Why do I need to recover if I don’t feel sore?

First, let’s define sore. Feeling sore or DOMS (delayed onset muscle soreness) occurs when muscles work harder than they’re prepared to perform. The pain or soreness is a result of your muscles undergoing their repair process. During your workout, when you go a little bit harder for that PR or dominate a long climb, your muscle’s contract which causes microscopic tears along the muscle. As soon as the muscle undergoes the repair process, inflammation begins and electrolytes begin to gather. This is completely normal and is actually how your muscles grow, allowing you to generate more power, build endurance, and take on harder strain.

Even if you don’t feel sore or experience DOMS after a hard workout it does NOT mean your muscles didn’t put in the work. Especially in cycling and running, with long-duration repetitive motions, your lower body puts in a lot of miles. That extended focus on one part of your body can still lead to similar effects of inflammation even without the feeling of physical discomfort.
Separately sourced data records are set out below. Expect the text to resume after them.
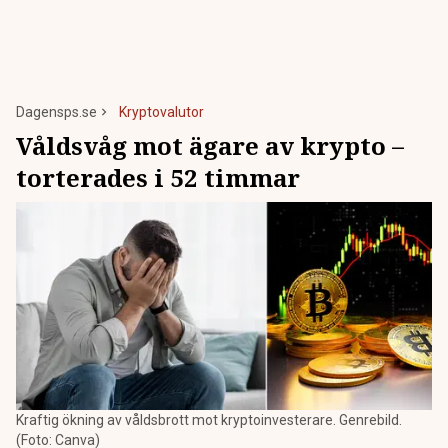
Dagensps.se
Kryptovalutor
Våldsvåg mot ägare av krypto –
torterades i 52 timmar
Kraftig ökning av våldsbrott mot kryptoinvesterare. Genrebild.
(Foto: Canva)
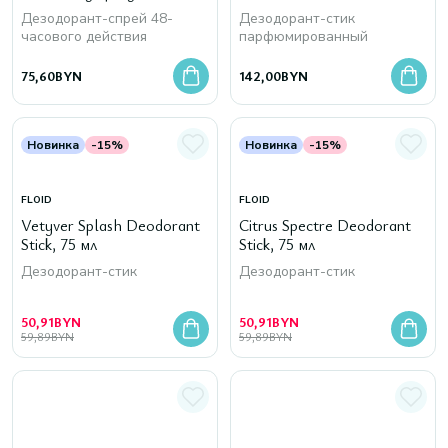
125 мл
Дезодорант-спрей 48-
Дезодорант-стик
часового действия
парфюмированный
75,60
BYN
142,00
BYN
Новинка
-15%
Новинка
-15%
FLOID
FLOID
Vetyver Splash Deodorant
Citrus Spectre Deodorant
Stick, 75 мл
Stick, 75 мл
Дезодорант-стик
Дезодорант-стик
50,91
BYN
50,91
BYN
59,89
BYN
59,89
BYN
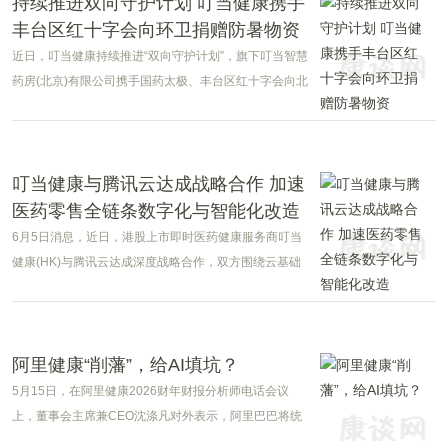
老化空间设计与空气·水·光等技术，为应对人口老龄化提
持续推进双向守护计划 叮当健康携手
供系统性的创新解法，以实际行动响应国家“积极应对人
丰台区红十字会向环卫捐赠防暑物资
口老龄化”战略。
近日，叮当健康持续推进“双向守护计划”，旗下叮当智慧
药房(北京)有限公司携手国药太极、丰台区红十字会向北
京环科路洁城市环境服务有限公司的一线环卫职工捐赠
一批防暑降温物资，为高温下坚守城市环境保障一线的
环卫工人们送去清凉与关怀。
叮当健康与腾讯云达成战略合作 加速
医药零售全链条数字化与智能化改造
6月5日消息，近日，港股上市即时医药健康服务商叮当
健康(HK)与腾讯云达成深度战略合作，双方围绕云基础
设施、研发全流程智能化、C端健康服务AI落地三大板块
落地一体化方案，依托混元+DeepSeek双模大模型与腾
讯云全栈AI工具，加速医药零售全链条数字化与智能化改
造。
阿里健康“削藩”，给AI填坑？
5月15日，在阿里健康2026财年财报分析师电话会议
上，董事会主席兼CEO沈涤凡对外表示，阿里巴巴将统
一整合集团内的医药板块业务，交由阿里健康统筹，以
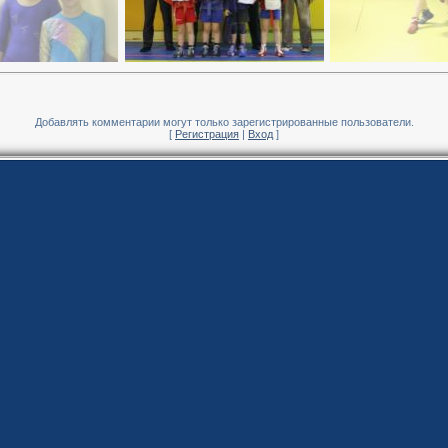
Добавлять комментарии могут только зарегистрированные пользователи.
[
Регистрация
|
Вход
]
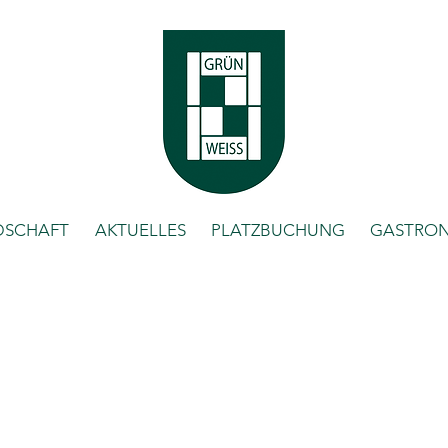
DSCHAFT
AKTUELLES
PLATZBUCHUNG
GASTRO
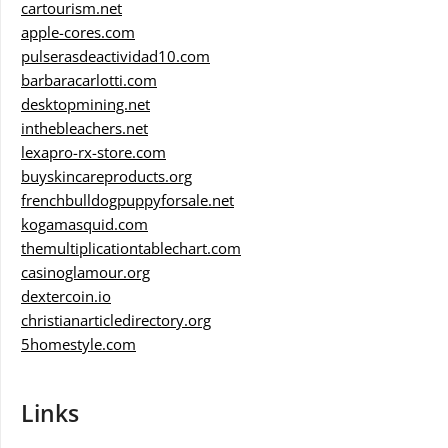
cartourism.net
apple-cores.com
pulserasdeactividad10.com
barbaracarlotti.com
desktopmining.net
inthebleachers.net
lexapro-rx-store.com
buyskincareproducts.org
frenchbulldogpuppyforsale.net
kogamasquid.com
themultiplicationtablechart.com
casinoglamour.org
dextercoin.io
christianarticledirectory.org
5homestyle.com
Links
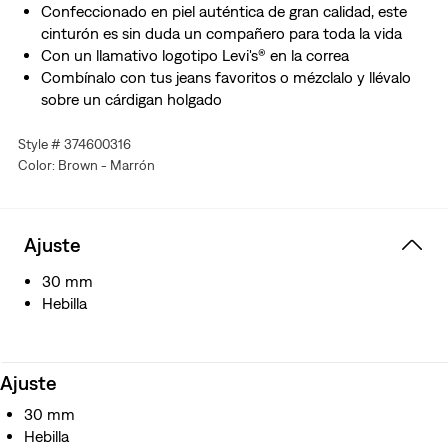
Confeccionado en piel auténtica de gran calidad, este
cinturón es sin duda un compañero para toda la vida
Con un llamativo logotipo Levi's® en la correa
Combínalo con tus jeans favoritos o mézclalo y llévalo
sobre un cárdigan holgado
Style # 374600316
Color: Brown - Marrón
Ajuste
30 mm
Hebilla
Ajuste
30 mm
Hebilla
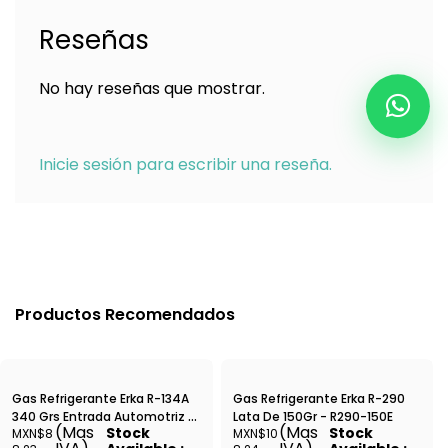
Reseñas
No hay reseñas que mostrar.
Inicie sesión para escribir una reseña.
Productos Recomendados
Gas Refrigerante Erka R-134A
Gas Refrigerante Erka R-290
340 Grs Entrada Automotriz //
Lata De 150Gr - R290-150E
(Mas
(Mas
Stock
Stock
MXN$8
MXN$10
Tapa Ciega - R134-340EA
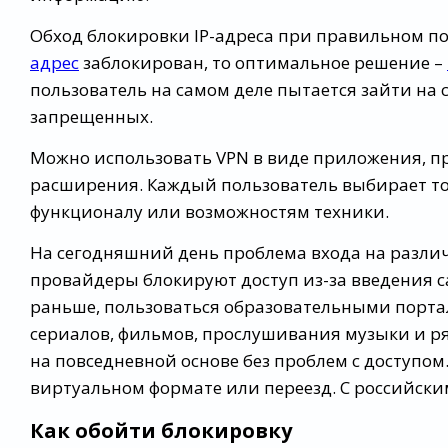
Обход блокировки IP-адреса при правильном по
адрес
заблокирован, то оптимальное решение –
пользователь на самом деле пытается зайти на с
запрещенных.
Можно использовать VPN в виде приложения, 
расширения. Каждый пользователь выбирает тот
функционалу или возможностям техники.
На сегодняшний день проблема входа на разли
провайдеры блокируют доступ из-за введения с
раньше, пользоваться образовательными порта
сериалов, фильмов, прослушивания музыки и ря
на повседневной основе без проблем с доступом
виртуальном формате или переезд. С российским
Как обойти блокировку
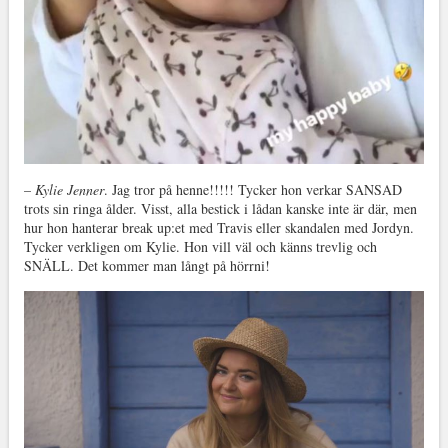
–
Kylie Jenner
. Jag tror på henne!!!!! Tycker hon verkar SANSAD
trots sin ringa ålder. Visst, alla bestick i lådan kanske inte är där, men
hur hon hanterar break up:et med Travis eller skandalen med Jordyn.
Tycker verkligen om Kylie. Hon vill väl och känns trevlig och
SNÄLL. Det kommer man långt på hörrni!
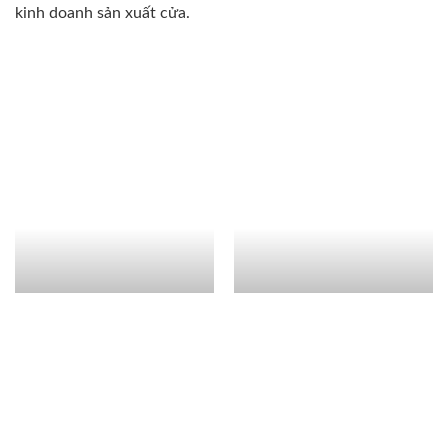
kinh doanh sản xuất cửa.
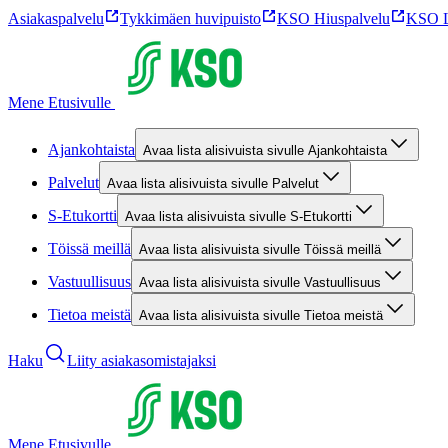
Asiakaspalvelu
Tykkimäen huvipuisto
KSO Hiuspalvelu
KSO L
Mene Etusivulle
Ajankohtaista
Avaa lista alisivuista sivulle Ajankohtaista
Palvelut
Avaa lista alisivuista sivulle Palvelut
S-Etukortti
Avaa lista alisivuista sivulle S-Etukortti
Töissä meillä
Avaa lista alisivuista sivulle Töissä meillä
Vastuullisuus
Avaa lista alisivuista sivulle Vastuullisuus
Tietoa meistä
Avaa lista alisivuista sivulle Tietoa meistä
Haku
Liity asiakasomistajaksi
Mene Etusivulle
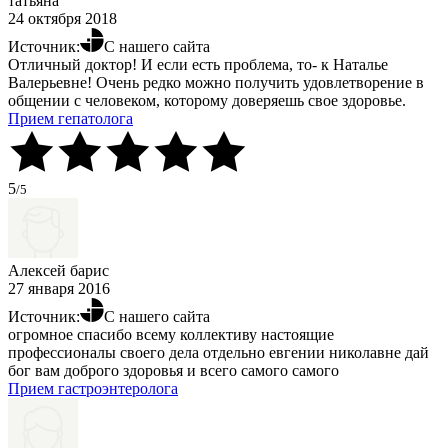
татьяна
24 октября 2018
Источник:
С нашего сайта
Отличный доктор! И если есть проблема, то- к Наталье
Валерьевне! Очень редко можно получить удовлетворение в
общении с человеком, которому доверяешь свое здоровье.
Прием гепатолога
5
/5
Алексей барис
27 января 2016
Источник:
С нашего сайта
огромное спасибо всему коллективу настоящие
профессионалы своего дела отдельно евгении николавне дай
бог вам доброго здоровья и всего самого самого
Прием гастроэнтеролога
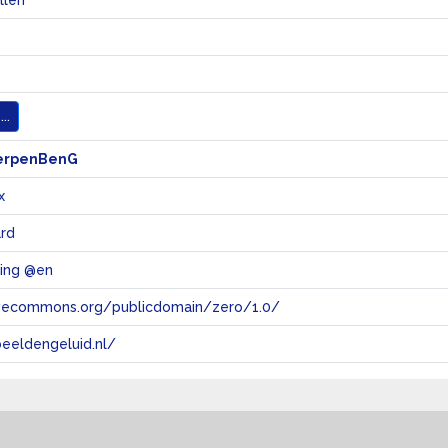
llen
..
erpenBenG
x
rd
ving @en
tivecommons.org/publicdomain/zero/1.0/
eeldengeluid.nl/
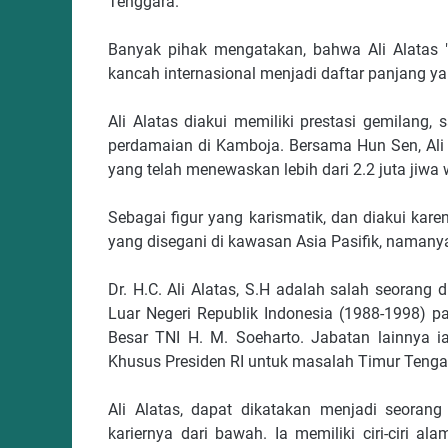
Tenggara.
Banyak pihak mengatakan, bahwa Ali Alatas "l
kancah internasional menjadi daftar panjang ya
Ali Alatas diakui memiliki prestasi gemilang,
perdamaian di Kamboja. Bersama Hun Sen, Ali
yang telah menewaskan lebih dari 2.2 juta jiwa 
Sebagai figur yang karismatik, dan diakui kar
yang disegani di kawasan Asia Pasifik, namany
Dr. H.C. Ali Alatas, S.H adalah salah seorang
Luar Negeri Republik Indonesia (1988-1998) p
Besar TNI H. M. Soeharto. Jabatan lainnya 
Khusus Presiden RI untuk masalah Timur Teng
Ali Alatas, dapat dikatakan menjadi seoran
kariernya dari bawah. Ia memiliki ciri-ciri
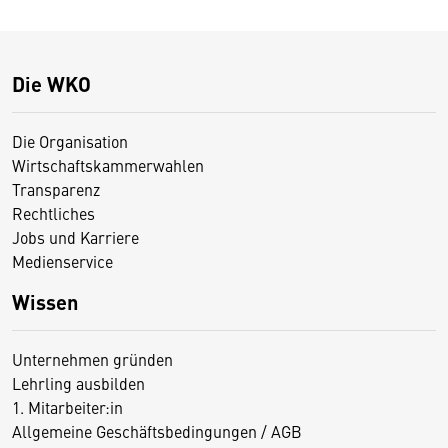
Die WKO
Die Organisation
Wirtschaftskammerwahlen
Transparenz
Rechtliches
Jobs und Karriere
Medienservice
Wissen
Unternehmen gründen
Lehrling ausbilden
1. Mitarbeiter:in
Allgemeine Geschäftsbedingungen / AGB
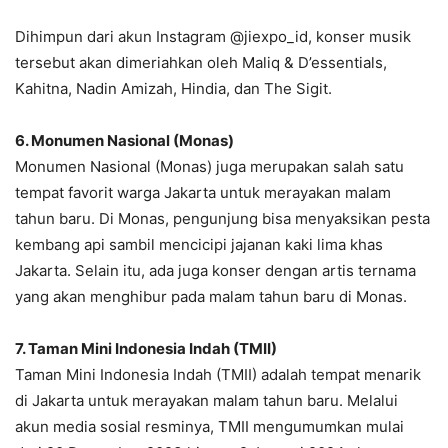
Dihimpun dari akun Instagram @jiexpo_id, konser musik
tersebut akan dimeriahkan oleh Maliq & D’essentials,
Kahitna, Nadin Amizah, Hindia, dan The Sigit.
6. Monumen Nasional (Monas)
Monumen Nasional (Monas) juga merupakan salah satu
tempat favorit warga Jakarta untuk merayakan malam
tahun baru. Di Monas, pengunjung bisa menyaksikan pesta
kembang api sambil mencicipi jajanan kaki lima khas
Jakarta. Selain itu, ada juga konser dengan artis ternama
yang akan menghibur pada malam tahun baru di Monas.
7. Taman Mini Indonesia Indah (TMII)
Taman Mini Indonesia Indah (TMII) adalah tempat menarik
di Jakarta untuk merayakan malam tahun baru. Melalui
akun media sosial resminya, TMII mengumumkan mulai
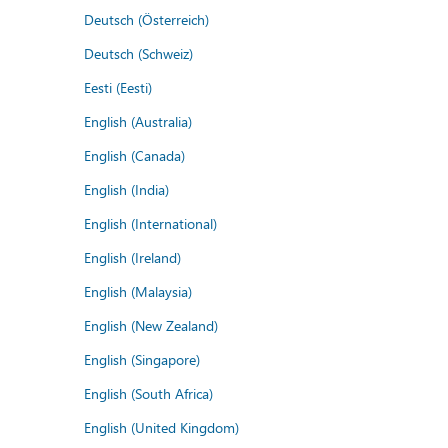
Deutsch (Österreich)
Deutsch (Schweiz)
Eesti (Eesti)
English (Australia)
English (Canada)
English (India)
English (International)
English (Ireland)
English (Malaysia)
English (New Zealand)
English (Singapore)
English (South Africa)
English (United Kingdom)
You may feel great after a hard workout - which is great! - but you should always add a post-workout recovery routine to ensure your muscles get primed for taking on their next challenge.

What are the best ways to recover after a hard ride?

As you’ve heard your instructors say several times by now “Make sure to recover after this ride”. They always suggest a cool down and stretch to let your muscles lengthen and recover. 

If you recently eclipsed a PR, began Power Zone training, or conquered a 100+ mile weekend, then you know the importance of a good cool down and stretch. Your body temperature and heart rate decrease, your muscles release their tension, and you feel them pull as you stretch. 

There are several popular methods of recovery for athletes to try including*:

  • Stretching

  • Foam Rolling

  • Cannabinoids

  • Compression

  • Percussion Therapy

  • Electric Stimulation

  • Hydrotherapy

  • Cryotherapy

  • Acupressure

Along with techniques for physiological and muscular recovery there are other important variables to factor into your total recovery such as:

  • Nutrition

  • Hydration

  • Sleep

  • Stress

Recovery should be added to everyone’s post-ride regiment. In order to continue increasing your output, cadence, and resistance you must remain consistent, strong, and fresh. When you push yourself physically many systems are operating at higher than normal levels. Allow them to reset and grow so you can continue to conquer your upcoming milestones.